Selected text —

JOLTs Data Opens The Door To 50bps Fed Rate Cut In Two Weeks
The US job openings rate continues to decline precipitously, opening the door for a 50 basis point Fed rate cut in two weeks
This morning’s July JOLTs report from the Bureau of Labor Statistics (BLS) showed a continued deterioration in the US labor market. June job openings were revised down from 8.184 million to 7.91 million (a decline of more than 270,000 job openings), and the July number registered 7.673 million vs. a consensus estimate of 8.1 million. The July JOLTs print is the lowest since January 2021, a point in time that marked the middle of the covid pandemic.
The steepness of the descent in the job-opening rate should raise some eyebrows and cause concern among FOMC members. This is a labor market that is in the process of rapidly transitioning from being too tight to too loose.

Given information —
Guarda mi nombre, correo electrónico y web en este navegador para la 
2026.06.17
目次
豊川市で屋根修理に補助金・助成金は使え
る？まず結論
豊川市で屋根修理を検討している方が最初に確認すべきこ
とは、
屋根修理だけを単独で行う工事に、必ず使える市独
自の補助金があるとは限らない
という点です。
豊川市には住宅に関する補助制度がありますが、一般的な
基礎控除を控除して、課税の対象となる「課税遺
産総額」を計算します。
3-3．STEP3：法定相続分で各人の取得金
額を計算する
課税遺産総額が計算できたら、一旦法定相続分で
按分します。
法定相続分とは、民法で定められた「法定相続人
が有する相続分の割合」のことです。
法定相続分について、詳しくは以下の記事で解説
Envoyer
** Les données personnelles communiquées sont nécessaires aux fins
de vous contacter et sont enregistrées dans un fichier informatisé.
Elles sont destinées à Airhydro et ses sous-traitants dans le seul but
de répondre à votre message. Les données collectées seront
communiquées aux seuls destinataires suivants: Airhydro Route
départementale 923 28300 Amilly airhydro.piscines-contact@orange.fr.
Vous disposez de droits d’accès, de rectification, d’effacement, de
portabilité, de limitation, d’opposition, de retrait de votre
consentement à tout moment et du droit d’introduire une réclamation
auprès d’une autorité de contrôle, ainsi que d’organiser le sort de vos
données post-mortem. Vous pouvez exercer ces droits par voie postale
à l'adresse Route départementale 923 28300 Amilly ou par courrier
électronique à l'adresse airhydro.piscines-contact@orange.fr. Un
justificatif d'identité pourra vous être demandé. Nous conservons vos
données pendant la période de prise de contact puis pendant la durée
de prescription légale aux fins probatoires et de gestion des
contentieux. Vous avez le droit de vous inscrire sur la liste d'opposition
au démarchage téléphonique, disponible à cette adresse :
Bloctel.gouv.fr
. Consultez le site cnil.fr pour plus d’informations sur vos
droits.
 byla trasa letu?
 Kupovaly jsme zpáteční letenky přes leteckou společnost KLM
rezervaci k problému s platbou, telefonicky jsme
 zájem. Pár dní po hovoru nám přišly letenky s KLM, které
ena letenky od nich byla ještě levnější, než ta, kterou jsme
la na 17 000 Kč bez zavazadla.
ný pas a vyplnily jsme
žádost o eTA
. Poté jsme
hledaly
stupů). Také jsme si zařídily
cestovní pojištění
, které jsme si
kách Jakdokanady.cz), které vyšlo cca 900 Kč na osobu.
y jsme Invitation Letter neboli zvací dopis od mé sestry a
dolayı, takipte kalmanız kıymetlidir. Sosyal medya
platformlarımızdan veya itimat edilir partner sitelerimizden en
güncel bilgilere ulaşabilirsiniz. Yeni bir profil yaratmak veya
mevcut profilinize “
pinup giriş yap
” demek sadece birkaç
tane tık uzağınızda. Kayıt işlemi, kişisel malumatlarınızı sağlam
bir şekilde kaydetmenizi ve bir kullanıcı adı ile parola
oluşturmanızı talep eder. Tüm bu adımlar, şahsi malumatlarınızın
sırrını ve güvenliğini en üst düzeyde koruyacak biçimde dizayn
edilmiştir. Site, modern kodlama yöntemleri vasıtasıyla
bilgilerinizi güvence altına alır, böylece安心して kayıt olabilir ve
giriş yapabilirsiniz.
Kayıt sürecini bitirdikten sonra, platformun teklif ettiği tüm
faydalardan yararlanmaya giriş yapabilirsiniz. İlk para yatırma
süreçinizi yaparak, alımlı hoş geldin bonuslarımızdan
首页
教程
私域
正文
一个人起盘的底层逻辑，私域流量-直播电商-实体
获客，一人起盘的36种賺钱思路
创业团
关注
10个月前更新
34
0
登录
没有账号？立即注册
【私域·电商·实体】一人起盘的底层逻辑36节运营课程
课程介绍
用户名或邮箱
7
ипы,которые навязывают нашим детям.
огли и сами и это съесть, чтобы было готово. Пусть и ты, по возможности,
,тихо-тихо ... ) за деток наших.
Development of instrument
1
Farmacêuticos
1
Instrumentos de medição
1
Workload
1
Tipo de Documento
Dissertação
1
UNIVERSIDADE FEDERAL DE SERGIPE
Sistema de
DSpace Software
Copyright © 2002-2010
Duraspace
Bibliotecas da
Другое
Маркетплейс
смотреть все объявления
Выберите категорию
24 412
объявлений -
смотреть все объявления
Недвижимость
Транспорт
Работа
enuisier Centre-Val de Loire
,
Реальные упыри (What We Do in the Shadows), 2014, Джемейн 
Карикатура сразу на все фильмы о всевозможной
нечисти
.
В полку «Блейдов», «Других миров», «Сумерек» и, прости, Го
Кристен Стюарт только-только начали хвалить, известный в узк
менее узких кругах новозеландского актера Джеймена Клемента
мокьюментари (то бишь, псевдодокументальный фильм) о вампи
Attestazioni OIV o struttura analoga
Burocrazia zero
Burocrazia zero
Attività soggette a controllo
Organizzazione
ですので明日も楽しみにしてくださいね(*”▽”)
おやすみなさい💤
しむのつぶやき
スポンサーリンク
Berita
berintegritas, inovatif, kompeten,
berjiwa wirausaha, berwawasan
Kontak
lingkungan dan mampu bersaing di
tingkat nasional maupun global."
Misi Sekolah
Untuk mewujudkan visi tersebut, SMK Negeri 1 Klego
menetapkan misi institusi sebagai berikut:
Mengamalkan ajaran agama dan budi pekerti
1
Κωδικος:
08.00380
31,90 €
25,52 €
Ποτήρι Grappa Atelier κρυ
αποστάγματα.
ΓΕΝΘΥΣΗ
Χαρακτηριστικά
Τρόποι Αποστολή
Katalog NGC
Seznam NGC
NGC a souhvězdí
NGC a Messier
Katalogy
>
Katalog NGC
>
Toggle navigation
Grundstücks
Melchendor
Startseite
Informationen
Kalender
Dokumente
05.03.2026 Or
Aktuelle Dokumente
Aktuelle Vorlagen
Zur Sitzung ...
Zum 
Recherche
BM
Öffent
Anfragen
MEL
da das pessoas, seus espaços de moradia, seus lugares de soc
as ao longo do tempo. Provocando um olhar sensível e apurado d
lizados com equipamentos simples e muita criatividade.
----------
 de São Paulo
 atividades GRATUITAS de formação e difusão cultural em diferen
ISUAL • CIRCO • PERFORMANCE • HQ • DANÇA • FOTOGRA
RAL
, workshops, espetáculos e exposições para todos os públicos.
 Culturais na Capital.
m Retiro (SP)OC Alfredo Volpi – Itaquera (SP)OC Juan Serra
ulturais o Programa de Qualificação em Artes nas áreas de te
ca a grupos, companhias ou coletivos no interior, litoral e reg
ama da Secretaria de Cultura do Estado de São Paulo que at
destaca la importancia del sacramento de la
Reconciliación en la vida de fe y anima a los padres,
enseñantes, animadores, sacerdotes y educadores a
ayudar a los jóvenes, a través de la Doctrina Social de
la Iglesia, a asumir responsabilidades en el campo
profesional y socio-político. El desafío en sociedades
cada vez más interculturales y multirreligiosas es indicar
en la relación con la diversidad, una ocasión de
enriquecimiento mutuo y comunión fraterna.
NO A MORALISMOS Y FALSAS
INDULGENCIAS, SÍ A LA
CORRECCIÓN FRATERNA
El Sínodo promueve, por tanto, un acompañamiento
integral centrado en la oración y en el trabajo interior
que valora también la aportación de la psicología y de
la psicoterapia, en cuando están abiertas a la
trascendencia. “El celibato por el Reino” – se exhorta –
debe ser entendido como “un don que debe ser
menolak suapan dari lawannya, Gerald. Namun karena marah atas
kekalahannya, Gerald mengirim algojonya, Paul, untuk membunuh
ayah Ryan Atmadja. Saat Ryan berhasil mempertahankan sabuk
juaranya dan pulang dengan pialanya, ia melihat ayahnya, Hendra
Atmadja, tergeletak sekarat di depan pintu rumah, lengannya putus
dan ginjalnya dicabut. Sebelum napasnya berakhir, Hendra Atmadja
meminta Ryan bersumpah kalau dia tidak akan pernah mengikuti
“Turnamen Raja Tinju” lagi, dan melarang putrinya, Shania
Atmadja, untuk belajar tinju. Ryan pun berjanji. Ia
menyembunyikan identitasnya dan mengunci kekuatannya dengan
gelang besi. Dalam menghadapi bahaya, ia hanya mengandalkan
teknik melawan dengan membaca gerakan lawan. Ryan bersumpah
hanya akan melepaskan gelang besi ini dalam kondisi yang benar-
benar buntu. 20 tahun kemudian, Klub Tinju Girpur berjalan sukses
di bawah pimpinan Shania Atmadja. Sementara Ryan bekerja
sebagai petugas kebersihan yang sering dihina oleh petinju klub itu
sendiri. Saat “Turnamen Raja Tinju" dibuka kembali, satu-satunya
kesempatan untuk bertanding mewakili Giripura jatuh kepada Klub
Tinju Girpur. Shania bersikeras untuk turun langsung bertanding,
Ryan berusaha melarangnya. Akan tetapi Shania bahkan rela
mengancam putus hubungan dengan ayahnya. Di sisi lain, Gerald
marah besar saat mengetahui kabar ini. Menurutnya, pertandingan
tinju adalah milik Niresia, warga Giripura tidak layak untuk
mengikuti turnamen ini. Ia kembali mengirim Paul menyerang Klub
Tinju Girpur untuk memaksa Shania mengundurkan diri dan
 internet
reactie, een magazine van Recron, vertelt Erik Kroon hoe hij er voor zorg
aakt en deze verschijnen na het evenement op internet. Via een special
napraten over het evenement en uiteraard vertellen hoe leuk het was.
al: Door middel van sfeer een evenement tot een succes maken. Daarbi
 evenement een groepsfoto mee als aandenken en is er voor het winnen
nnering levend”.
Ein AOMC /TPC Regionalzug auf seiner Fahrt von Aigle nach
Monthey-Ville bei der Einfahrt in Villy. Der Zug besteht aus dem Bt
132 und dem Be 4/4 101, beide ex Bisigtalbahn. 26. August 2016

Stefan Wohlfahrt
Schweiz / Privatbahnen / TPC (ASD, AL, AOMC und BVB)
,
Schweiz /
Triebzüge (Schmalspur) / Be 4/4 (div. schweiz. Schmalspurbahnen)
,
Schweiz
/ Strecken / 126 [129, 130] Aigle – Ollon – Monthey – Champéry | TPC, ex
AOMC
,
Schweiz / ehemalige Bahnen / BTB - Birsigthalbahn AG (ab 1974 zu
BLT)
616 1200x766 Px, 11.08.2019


Exercises —
1) Rewrite the paragraph of the article on job openings that begins "This morning's July JOLTs report" as a short bulleted list that keeps its main facts.
2) Write the next part of the article on job openings, starting after its final sentence.
The material isn't needed for this work.

Results for the exercise —
1)
- The Bureau of Labor Statistics' July JOLTs report showed the US labor market continuing to deteriorate.
- June job openings were revised down from 8.184 million to 7.91 million, a drop of more than 270,000.
- July job openings came in at 7.673 million, below the consensus estimate of 8.1 million.
- The July figure is the lowest since January 2021, which was the middle of the covid pandemic.

2)
This morning’s JOLTs data also confirms what Fed Chair Powell stated in his recent speech at the Jackson Hole Symposium:
“The hiring and quits rates are now below the levels that prevailed in 2018 and 2019. Nominal wage gains have moderated. All told, labor market conditions are now less tight than just before the pandemic in 2019—a year when inflation ran below 2 percent.”
Inflation is no longer the Fed’s primary focus. Powell clearly stated he does not welcome any further labor market weakening, and that is exactly what the recent data is suggesting.
On the heels of the July JOLTs data, Citi Research was quick to pull the trigger calling for a 50bps rate cut from the Fed in two weeks:
"The labor market is looser than it was pre-pandemic and continues to loosen further, according to the July JOLTS report. Job openings fell from 8184k in June (now revised down) to a below-consensus 7673k in July. The ratio of openings to unemployed individuals is down to 1.1-to-1, below the 1.2-to-1 ratio that prevailed just prior to the pandemic. The hiring rate increased to a still-subdued 3.5% from 3.3% with government hiring falling. The layoff rate remains low at 1.2%, but the labor market increasingly looks to be at an inflection point with an even sharper weakening likely coming. A 50bp rate cut in September is likely."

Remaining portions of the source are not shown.